▶ [Data for analysis]:

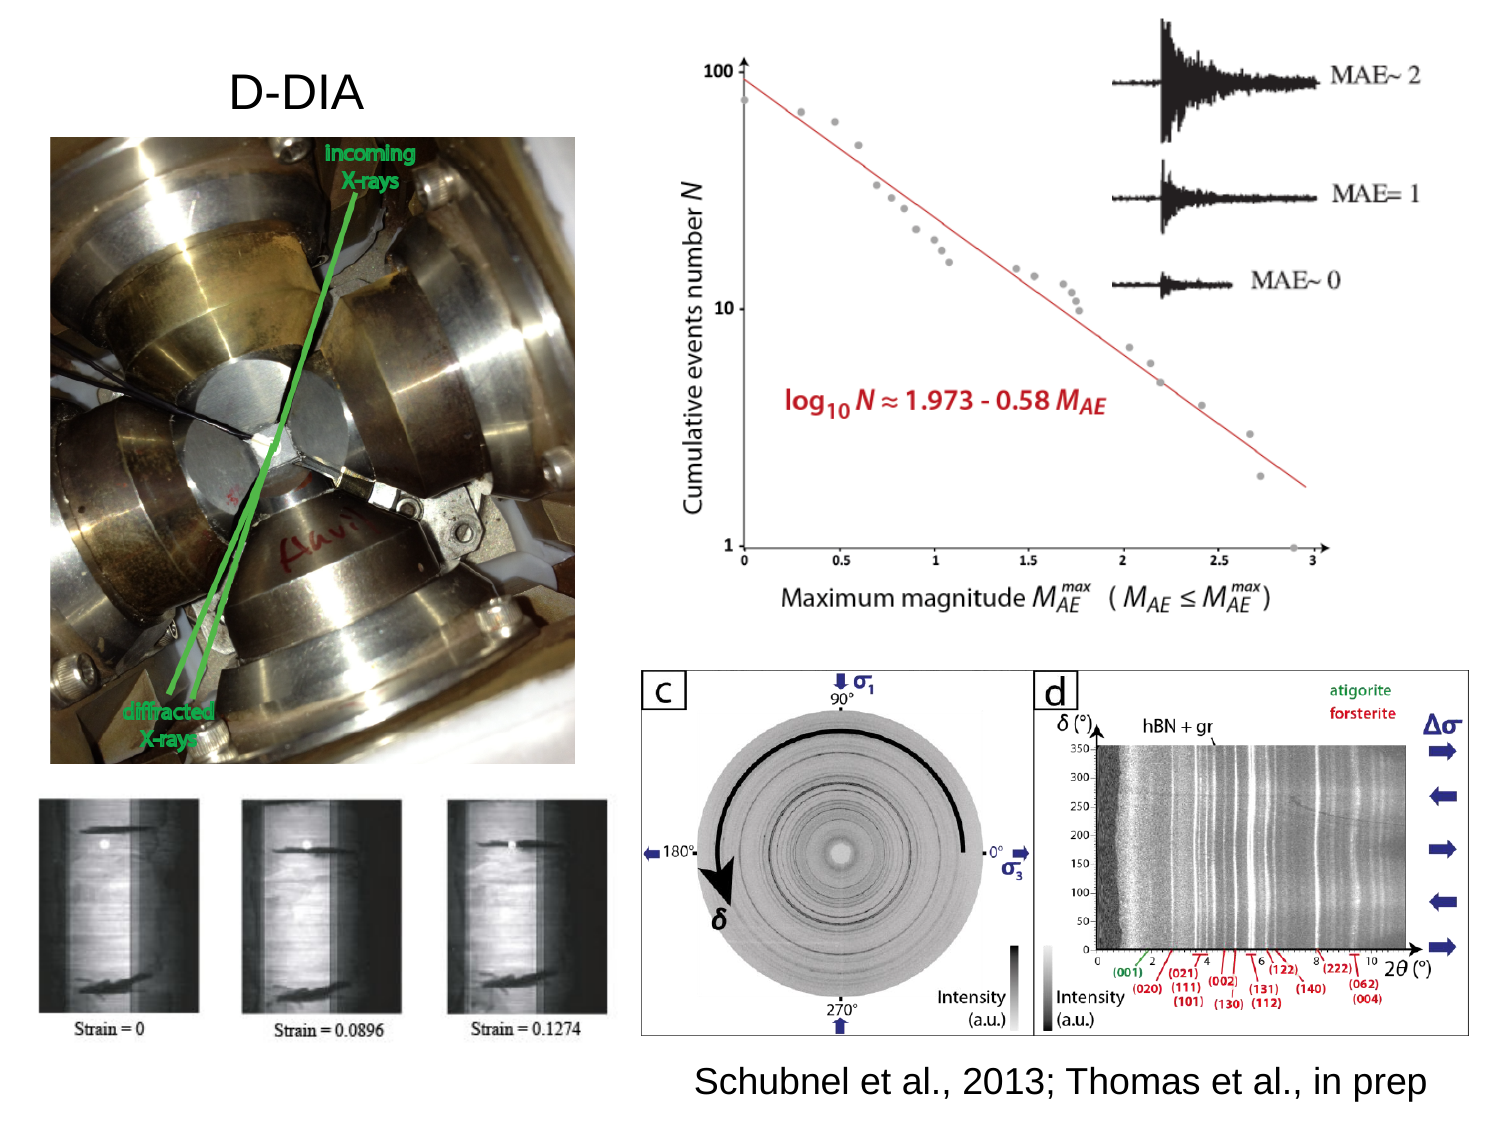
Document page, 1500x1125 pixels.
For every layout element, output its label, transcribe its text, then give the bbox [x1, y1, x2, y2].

text_box Schubnel et al., 2013; Thomas et al., in prep [679, 1059, 1443, 1110]
picture [24, 669, 1492, 1051]
picture [49, 137, 576, 764]
text_box D-DIA [213, 52, 380, 127]
picture [662, 11, 1455, 627]
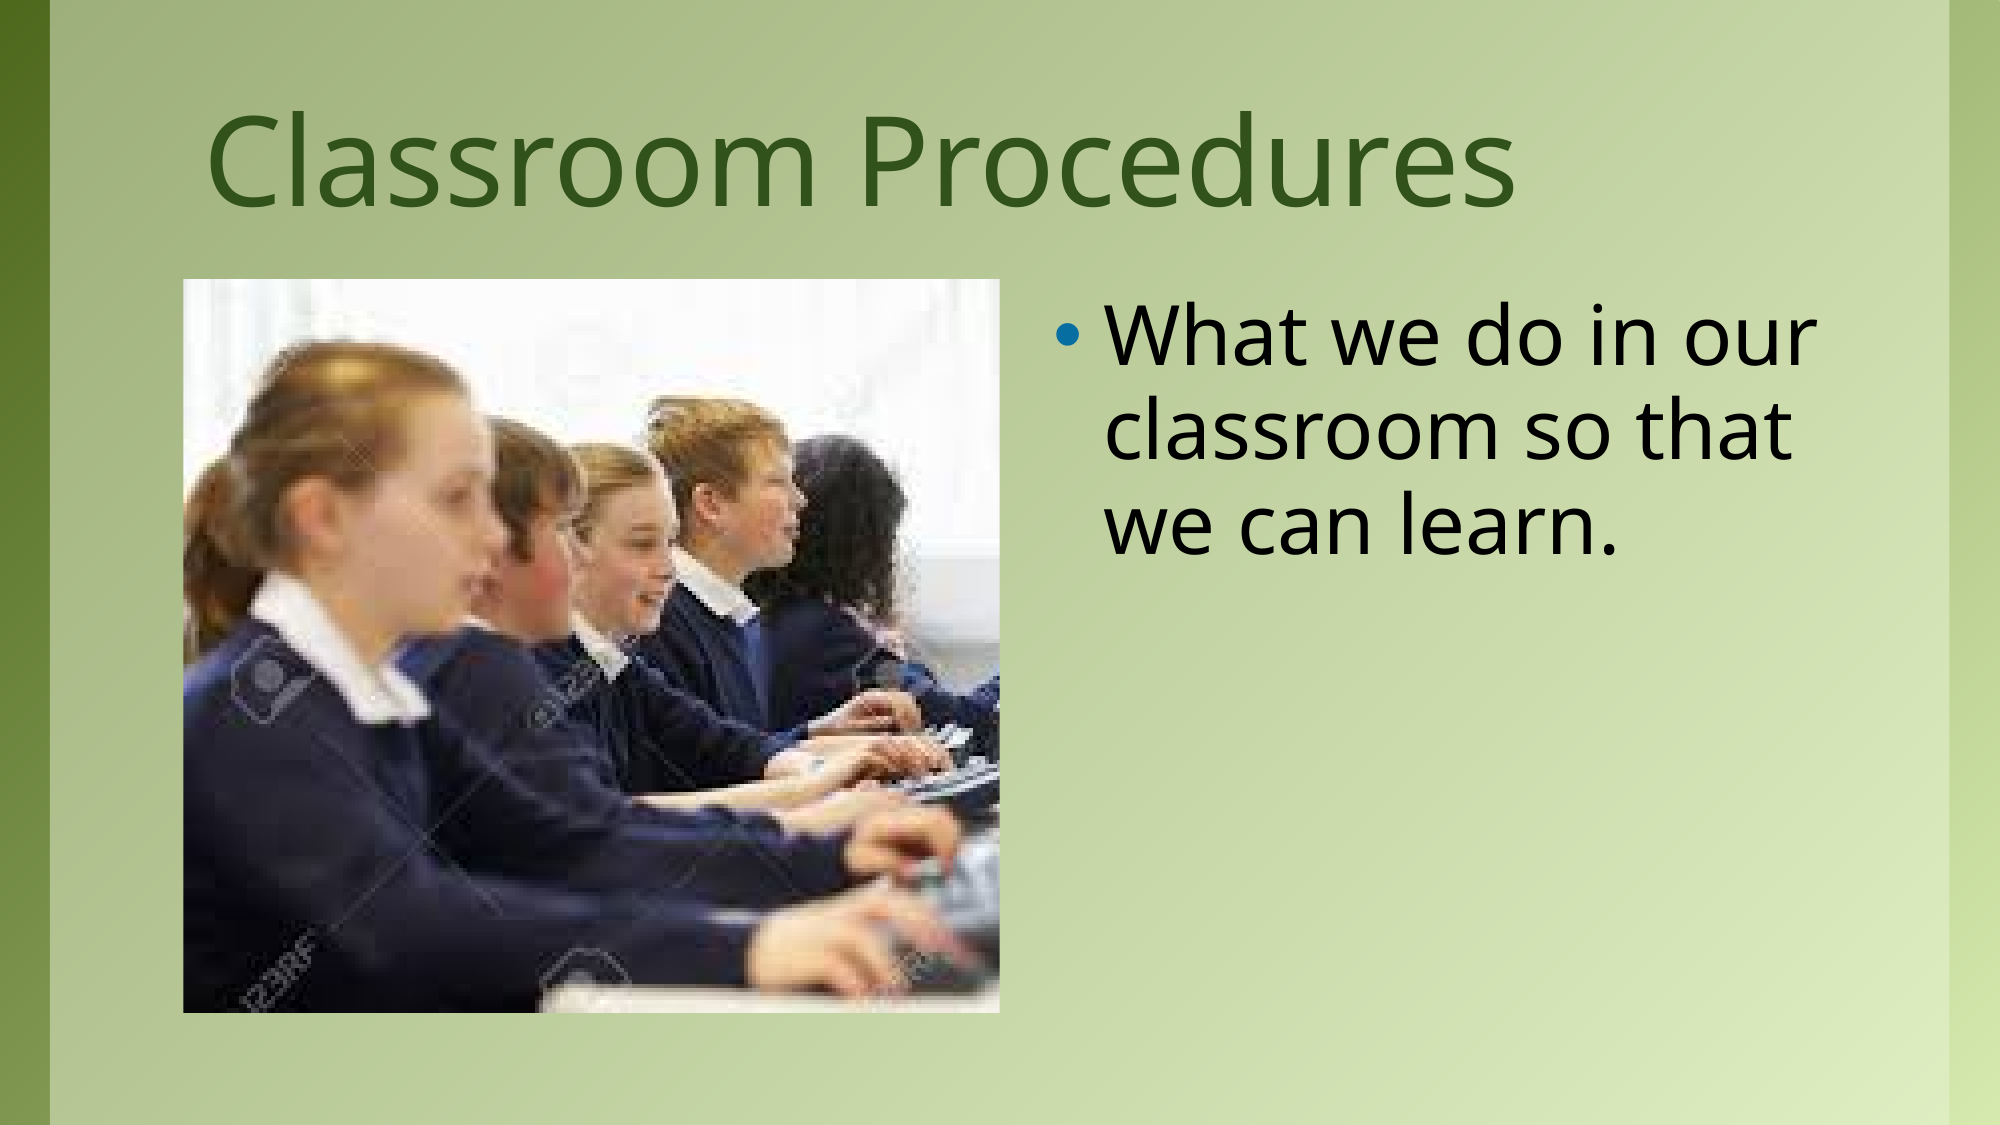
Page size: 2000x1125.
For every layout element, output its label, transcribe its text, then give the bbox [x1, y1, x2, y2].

list What we do in our classroom so that we can learn. [1033, 279, 1850, 1013]
picture [183, 279, 1000, 1013]
title Classroom Procedures [183, 12, 1850, 242]
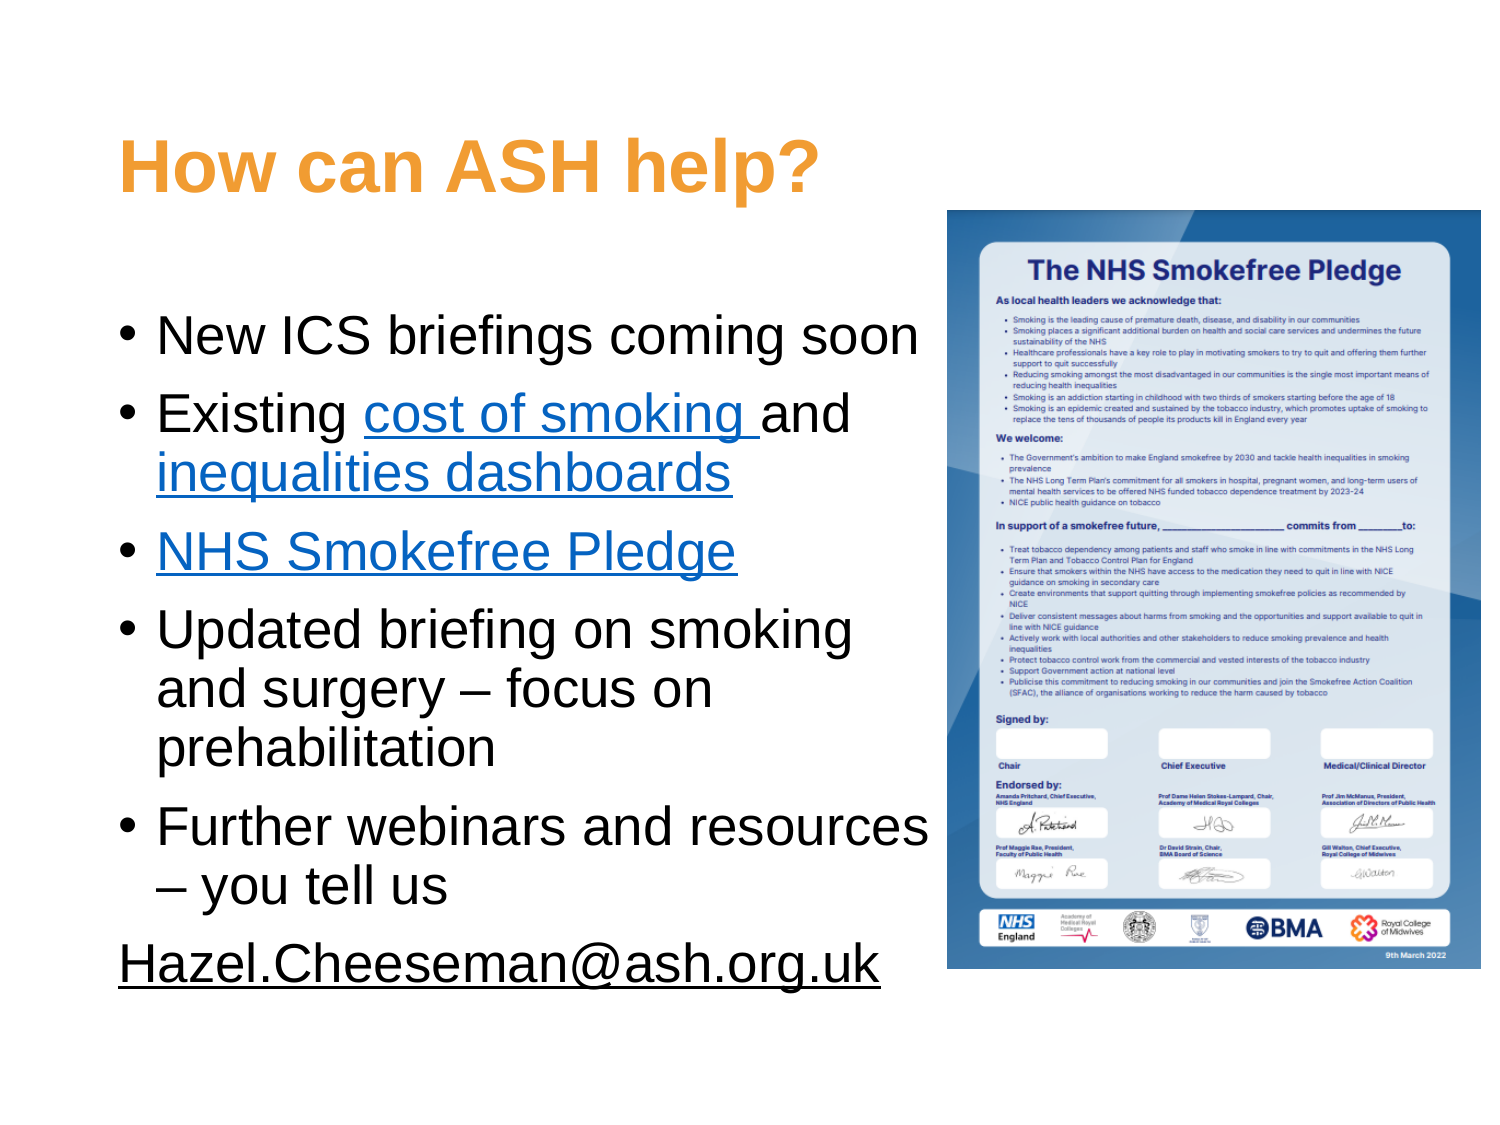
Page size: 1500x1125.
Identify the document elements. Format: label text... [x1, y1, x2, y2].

▶ [Work to be completed]: The result should be an exact retyped version of all the entries above, containing no pictures.

▶ [Answer section]:
Document page, 1500x1125 pixels.
For every layout element, output its label, transcribe its text, then give the bbox [x1, y1, x2, y2].

text_box Schubnel et al., 2013; Thomas et al., in prep [679, 1059, 1443, 1110]
picture [24, 669, 1492, 1051]
picture [49, 137, 576, 764]
text_box D-DIA [213, 52, 380, 127]
picture [662, 11, 1455, 627]
Page size: 2000x1125.
For every layout element, output its label, transcribe its text, then give the bbox [x1, y1, x2, y2].

list What we do in our classroom so that we can learn. [1033, 279, 1850, 1013]
picture [183, 279, 1000, 1013]
title Classroom Procedures [183, 12, 1850, 242]
Page size: 1500x1125.
Identify the document elements. Format: label text... [x1, y1, x2, y2].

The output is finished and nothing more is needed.